» **Work task**: Please copy out all the data. Every detail stays the same.

» **Supplied information**:

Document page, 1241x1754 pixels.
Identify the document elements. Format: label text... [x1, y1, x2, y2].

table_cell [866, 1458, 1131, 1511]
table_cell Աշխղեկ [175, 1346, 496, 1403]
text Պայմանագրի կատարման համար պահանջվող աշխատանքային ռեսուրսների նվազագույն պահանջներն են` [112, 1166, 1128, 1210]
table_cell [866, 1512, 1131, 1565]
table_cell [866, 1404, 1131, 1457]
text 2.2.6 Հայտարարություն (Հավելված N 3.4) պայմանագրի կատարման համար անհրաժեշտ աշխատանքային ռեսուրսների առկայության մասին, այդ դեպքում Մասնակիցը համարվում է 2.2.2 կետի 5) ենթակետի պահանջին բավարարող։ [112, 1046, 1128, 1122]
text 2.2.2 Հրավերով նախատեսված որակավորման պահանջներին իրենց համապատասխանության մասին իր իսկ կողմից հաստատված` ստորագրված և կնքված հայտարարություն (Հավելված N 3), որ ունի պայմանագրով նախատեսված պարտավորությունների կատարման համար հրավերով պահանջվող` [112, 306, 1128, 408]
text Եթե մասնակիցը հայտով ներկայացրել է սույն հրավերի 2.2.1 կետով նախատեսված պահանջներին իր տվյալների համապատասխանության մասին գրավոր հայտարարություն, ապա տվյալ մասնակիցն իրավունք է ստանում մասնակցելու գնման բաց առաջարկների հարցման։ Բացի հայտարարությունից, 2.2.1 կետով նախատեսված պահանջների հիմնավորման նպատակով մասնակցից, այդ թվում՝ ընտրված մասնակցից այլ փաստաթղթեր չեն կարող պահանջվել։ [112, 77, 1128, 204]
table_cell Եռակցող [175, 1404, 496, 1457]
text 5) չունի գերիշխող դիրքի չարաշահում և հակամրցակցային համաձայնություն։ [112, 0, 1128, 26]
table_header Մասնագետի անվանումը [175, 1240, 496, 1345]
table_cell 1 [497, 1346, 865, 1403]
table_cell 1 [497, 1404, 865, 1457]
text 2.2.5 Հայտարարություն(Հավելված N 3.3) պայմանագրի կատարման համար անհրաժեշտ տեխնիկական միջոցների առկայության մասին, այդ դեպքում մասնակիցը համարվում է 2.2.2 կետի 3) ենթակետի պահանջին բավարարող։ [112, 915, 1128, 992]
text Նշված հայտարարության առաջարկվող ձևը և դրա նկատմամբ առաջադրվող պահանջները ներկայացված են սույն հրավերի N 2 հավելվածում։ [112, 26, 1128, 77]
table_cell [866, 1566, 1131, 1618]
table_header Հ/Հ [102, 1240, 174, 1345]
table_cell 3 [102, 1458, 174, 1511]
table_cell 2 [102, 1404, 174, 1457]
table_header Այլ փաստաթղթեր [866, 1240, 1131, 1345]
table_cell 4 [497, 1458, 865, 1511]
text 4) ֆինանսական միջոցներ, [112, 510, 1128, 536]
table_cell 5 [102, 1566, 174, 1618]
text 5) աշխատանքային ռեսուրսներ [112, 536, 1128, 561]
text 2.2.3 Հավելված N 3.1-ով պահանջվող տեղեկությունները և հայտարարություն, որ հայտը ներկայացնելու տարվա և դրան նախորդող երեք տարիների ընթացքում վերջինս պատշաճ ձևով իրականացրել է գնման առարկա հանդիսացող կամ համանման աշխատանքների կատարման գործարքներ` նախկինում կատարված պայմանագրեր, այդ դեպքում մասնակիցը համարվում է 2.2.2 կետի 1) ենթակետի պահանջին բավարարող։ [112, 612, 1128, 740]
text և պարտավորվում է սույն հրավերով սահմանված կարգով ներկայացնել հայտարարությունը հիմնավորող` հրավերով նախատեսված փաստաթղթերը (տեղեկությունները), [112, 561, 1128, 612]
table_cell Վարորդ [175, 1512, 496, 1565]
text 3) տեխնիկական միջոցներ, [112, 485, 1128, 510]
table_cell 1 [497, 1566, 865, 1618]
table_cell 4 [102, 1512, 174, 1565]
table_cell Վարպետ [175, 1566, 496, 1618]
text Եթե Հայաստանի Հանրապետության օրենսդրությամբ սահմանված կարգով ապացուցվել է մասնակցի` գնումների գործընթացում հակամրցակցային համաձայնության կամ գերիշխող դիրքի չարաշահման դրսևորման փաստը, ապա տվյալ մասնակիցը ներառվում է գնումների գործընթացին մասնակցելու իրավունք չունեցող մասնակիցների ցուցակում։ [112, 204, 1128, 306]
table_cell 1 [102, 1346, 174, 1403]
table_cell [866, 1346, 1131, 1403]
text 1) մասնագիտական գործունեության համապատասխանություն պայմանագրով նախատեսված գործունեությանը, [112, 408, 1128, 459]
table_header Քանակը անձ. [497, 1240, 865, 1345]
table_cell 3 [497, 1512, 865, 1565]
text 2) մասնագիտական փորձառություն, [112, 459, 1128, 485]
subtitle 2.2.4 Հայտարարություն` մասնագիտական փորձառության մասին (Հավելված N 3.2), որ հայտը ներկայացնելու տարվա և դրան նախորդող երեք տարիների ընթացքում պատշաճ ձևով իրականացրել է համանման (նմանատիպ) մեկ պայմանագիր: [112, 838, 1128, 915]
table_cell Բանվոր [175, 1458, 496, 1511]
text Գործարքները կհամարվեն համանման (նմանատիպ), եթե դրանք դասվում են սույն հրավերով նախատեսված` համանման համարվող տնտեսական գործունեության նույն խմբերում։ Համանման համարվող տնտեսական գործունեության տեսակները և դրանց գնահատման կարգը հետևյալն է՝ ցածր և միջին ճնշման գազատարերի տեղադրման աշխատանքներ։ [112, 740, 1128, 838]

» **Result**:
Document page, 1241x1754 pixels.
Identify the document elements. Format: label text... [x1, y1, x2, y2].

table_cell [866, 1458, 1131, 1511]
table_cell Աշխղեկ [175, 1346, 496, 1403]
text Պայմանագրի կատարման համար պահանջվող աշխատանքային ռեսուրսների նվազագույն պահանջներն են` [112, 1166, 1128, 1210]
table_cell [866, 1512, 1131, 1565]
table_cell [866, 1404, 1131, 1457]
text 2.2.6 Հայտարարություն (Հավելված N 3.4) պայմանագրի կատարման համար անհրաժեշտ աշխատանքային ռեսուրսների առկայության մասին, այդ դեպքում Մասնակիցը համարվում է 2.2.2 կետի 5) ենթակետի պահանջին բավարարող։ [112, 1046, 1128, 1122]
text 2.2.2 Հրավերով նախատեսված որակավորման պահանջներին իրենց համապատասխանության մասին իր իսկ կողմից հաստատված` ստորագրված և կնքված հայտարարություն (Հավելված N 3), որ ունի պայմանագրով նախատեսված պարտավորությունների կատարման համար հրավերով պահանջվող` [112, 306, 1128, 408]
text Եթե մասնակիցը հայտով ներկայացրել է սույն հրավերի 2.2.1 կետով նախատեսված պահանջներին իր տվյալների համապատասխանության մասին գրավոր հայտարարություն, ապա տվյալ մասնակիցն իրավունք է ստանում մասնակցելու գնման բաց առաջարկների հարցման։ Բացի հայտարարությունից, 2.2.1 կետով նախատեսված պահանջների հիմնավորման նպատակով մասնակցից, այդ թվում՝ ընտրված մասնակցից այլ փաստաթղթեր չեն կարող պահանջվել։ [112, 77, 1128, 204]
table_cell Եռակցող [175, 1404, 496, 1457]
text 5) չունի գերիշխող դիրքի չարաշահում և հակամրցակցային համաձայնություն։ [112, 0, 1128, 26]
table_header Մասնագետի անվանումը [175, 1240, 496, 1345]
table_cell 1 [497, 1346, 865, 1403]
table_cell 1 [497, 1404, 865, 1457]
text 2.2.5 Հայտարարություն(Հավելված N 3.3) պայմանագրի կատարման համար անհրաժեշտ տեխնիկական միջոցների առկայության մասին, այդ դեպքում մասնակիցը համարվում է 2.2.2 կետի 3) ենթակետի պահանջին բավարարող։ [112, 915, 1128, 992]
text Նշված հայտարարության առաջարկվող ձևը և դրա նկատմամբ առաջադրվող պահանջները ներկայացված են սույն հրավերի N 2 հավելվածում։ [112, 26, 1128, 77]
table_cell [866, 1566, 1131, 1618]
table_header Հ/Հ [102, 1240, 174, 1345]
table_cell 3 [102, 1458, 174, 1511]
table_cell 2 [102, 1404, 174, 1457]
table_header Այլ փաստաթղթեր [866, 1240, 1131, 1345]
table_cell 4 [497, 1458, 865, 1511]
text 4) ֆինանսական միջոցներ, [112, 510, 1128, 536]
table_cell 5 [102, 1566, 174, 1618]
text 5) աշխատանքային ռեսուրսներ [112, 536, 1128, 561]
text 2.2.3 Հավելված N 3.1-ով պահանջվող տեղեկությունները և հայտարարություն, որ հայտը ներկայացնելու տարվա և դրան նախորդող երեք տարիների ընթացքում վերջինս պատշաճ ձևով իրականացրել է գնման առարկա հանդիսացող կամ համանման աշխատանքների կատարման գործարքներ` նախկինում կատարված պայմանագրեր, այդ դեպքում մասնակիցը համարվում է 2.2.2 կետի 1) ենթակետի պահանջին բավարարող։ [112, 612, 1128, 740]
text և պարտավորվում է սույն հրավերով սահմանված կարգով ներկայացնել հայտարարությունը հիմնավորող` հրավերով նախատեսված փաստաթղթերը (տեղեկությունները), [112, 561, 1128, 612]
table_cell Վարորդ [175, 1512, 496, 1565]
text 3) տեխնիկական միջոցներ, [112, 485, 1128, 510]
table_cell 1 [497, 1566, 865, 1618]
table_cell 4 [102, 1512, 174, 1565]
table_cell Վարպետ [175, 1566, 496, 1618]
text Եթե Հայաստանի Հանրապետության օրենսդրությամբ սահմանված կարգով ապացուցվել է մասնակցի` գնումների գործընթացում հակամրցակցային համաձայնության կամ գերիշխող դիրքի չարաշահման դրսևորման փաստը, ապա տվյալ մասնակիցը ներառվում է գնումների գործընթացին մասնակցելու իրավունք չունեցող մասնակիցների ցուցակում։ [112, 204, 1128, 306]
table_cell 1 [102, 1346, 174, 1403]
table_cell [866, 1346, 1131, 1403]
text 1) մասնագիտական գործունեության համապատասխանություն պայմանագրով նախատեսված գործունեությանը, [112, 408, 1128, 459]
table_header Քանակը անձ. [497, 1240, 865, 1345]
table_cell 3 [497, 1512, 865, 1565]
text 2) մասնագիտական փորձառություն, [112, 459, 1128, 485]
subtitle 2.2.4 Հայտարարություն` մասնագիտական փորձառության մասին (Հավելված N 3.2), որ հայտը ներկայացնելու տարվա և դրան նախորդող երեք տարիների ընթացքում պատշաճ ձևով իրականացրել է համանման (նմանատիպ) մեկ պայմանագիր: [112, 838, 1128, 915]
table_cell Բանվոր [175, 1458, 496, 1511]
text Գործարքները կհամարվեն համանման (նմանատիպ), եթե դրանք դասվում են սույն հրավերով նախատեսված` համանման համարվող տնտեսական գործունեության նույն խմբերում։ Համանման համարվող տնտեսական գործունեության տեսակները և դրանց գնահատման կարգը հետևյալն է՝ ցածր և միջին ճնշման գազատարերի տեղադրման աշխատանքներ։ [112, 740, 1128, 838]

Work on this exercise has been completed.